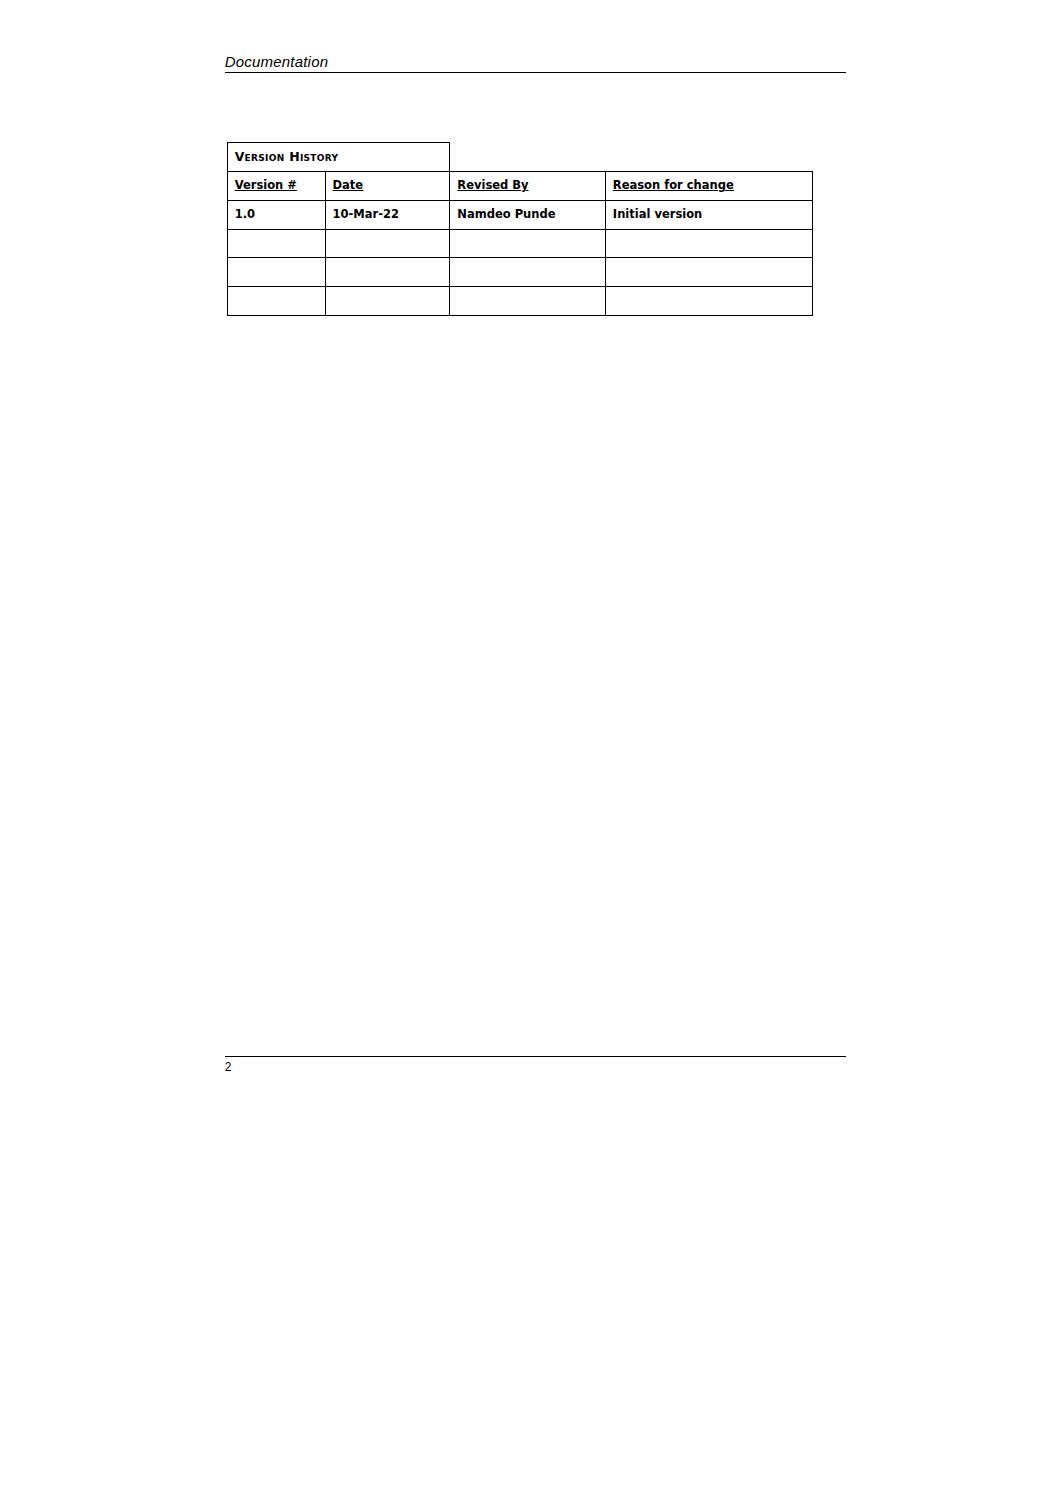Documentation
| Version History | | |
| Version # | Date | Revised By | Reason for change |
| 1.0 | 10-Mar-22 | Namdeo Punde | Initial version |
2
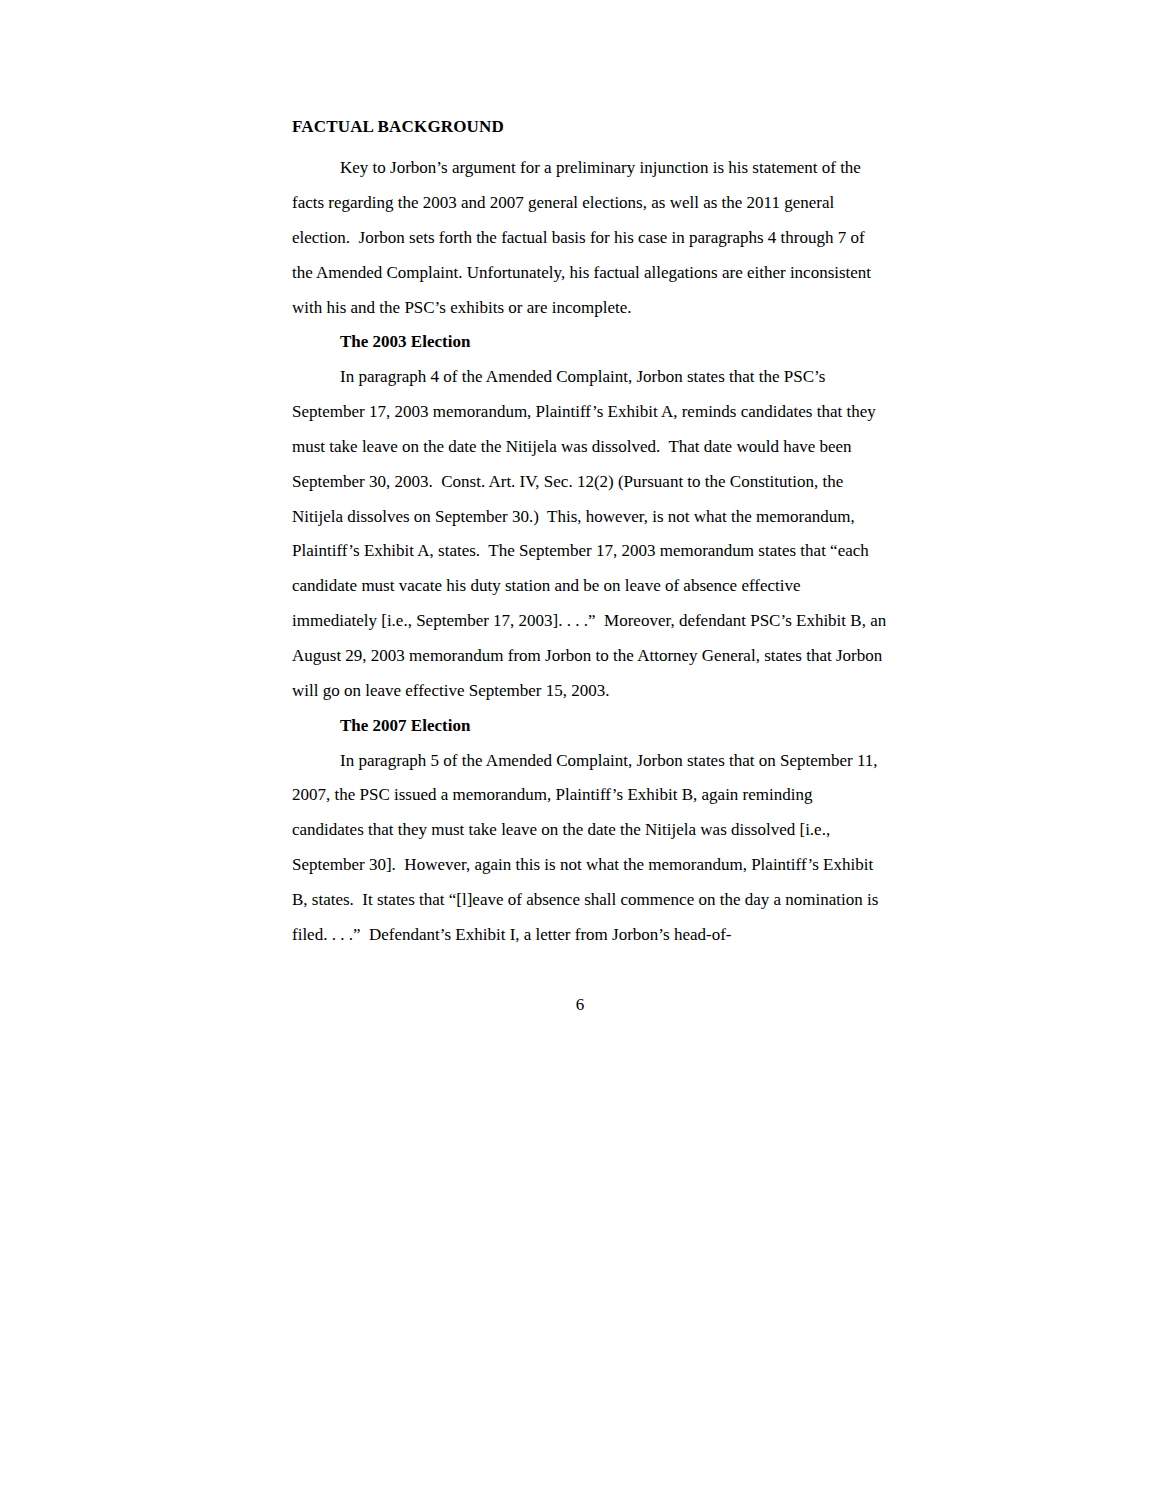FACTUAL BACKGROUND
Key to Jorbon’s argument for a preliminary injunction is his statement of the facts regarding the 2003 and 2007 general elections, as well as the 2011 general election. Jorbon sets forth the factual basis for his case in paragraphs 4 through 7 of the Amended Complaint. Unfortunately, his factual allegations are either inconsistent with his and the PSC’s exhibits or are incomplete.
The 2003 Election
In paragraph 4 of the Amended Complaint, Jorbon states that the PSC’s September 17, 2003 memorandum, Plaintiff’s Exhibit A, reminds candidates that they must take leave on the date the Nitijela was dissolved. That date would have been September 30, 2003. Const. Art. IV, Sec. 12(2) (Pursuant to the Constitution, the Nitijela dissolves on September 30.) This, however, is not what the memorandum, Plaintiff’s Exhibit A, states. The September 17, 2003 memorandum states that “each candidate must vacate his duty station and be on leave of absence effective immediately [i.e., September 17, 2003]. . . .” Moreover, defendant PSC’s Exhibit B, an August 29, 2003 memorandum from Jorbon to the Attorney General, states that Jorbon will go on leave effective September 15, 2003.
The 2007 Election
In paragraph 5 of the Amended Complaint, Jorbon states that on September 11, 2007, the PSC issued a memorandum, Plaintiff’s Exhibit B, again reminding candidates that they must take leave on the date the Nitijela was dissolved [i.e., September 30]. However, again this is not what the memorandum, Plaintiff’s Exhibit B, states. It states that “[l]eave of absence shall commence on the day a nomination is filed. . . .” Defendant’s Exhibit I, a letter from Jorbon’s head-of-
6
------------------------------
Only the lines from the one containing "Key to Jorbon’s" through the end of the listing belong in the response, each reproduced exactly.

Key to Jorbon’s argument for a preliminary injunction is his statement of the facts regarding the 2003 and 2007 general elections, as well as the 2011 general election. Jorbon sets forth the factual basis for his case in paragraphs 4 through 7 of the Amended Complaint. Unfortunately, his factual allegations are either inconsistent with his and the PSC’s exhibits or are incomplete.
The 2003 Election
In paragraph 4 of the Amended Complaint, Jorbon states that the PSC’s September 17, 2003 memorandum, Plaintiff’s Exhibit A, reminds candidates that they must take leave on the date the Nitijela was dissolved. That date would have been September 30, 2003. Const. Art. IV, Sec. 12(2) (Pursuant to the Constitution, the Nitijela dissolves on September 30.) This, however, is not what the memorandum, Plaintiff’s Exhibit A, states. The September 17, 2003 memorandum states that “each candidate must vacate his duty station and be on leave of absence effective immediately [i.e., September 17, 2003]. . . .” Moreover, defendant PSC’s Exhibit B, an August 29, 2003 memorandum from Jorbon to the Attorney General, states that Jorbon will go on leave effective September 15, 2003.
The 2007 Election
In paragraph 5 of the Amended Complaint, Jorbon states that on September 11, 2007, the PSC issued a memorandum, Plaintiff’s Exhibit B, again reminding candidates that they must take leave on the date the Nitijela was dissolved [i.e., September 30]. However, again this is not what the memorandum, Plaintiff’s Exhibit B, states. It states that “[l]eave of absence shall commence on the day a nomination is filed. . . .” Defendant’s Exhibit I, a letter from Jorbon’s head-of-
6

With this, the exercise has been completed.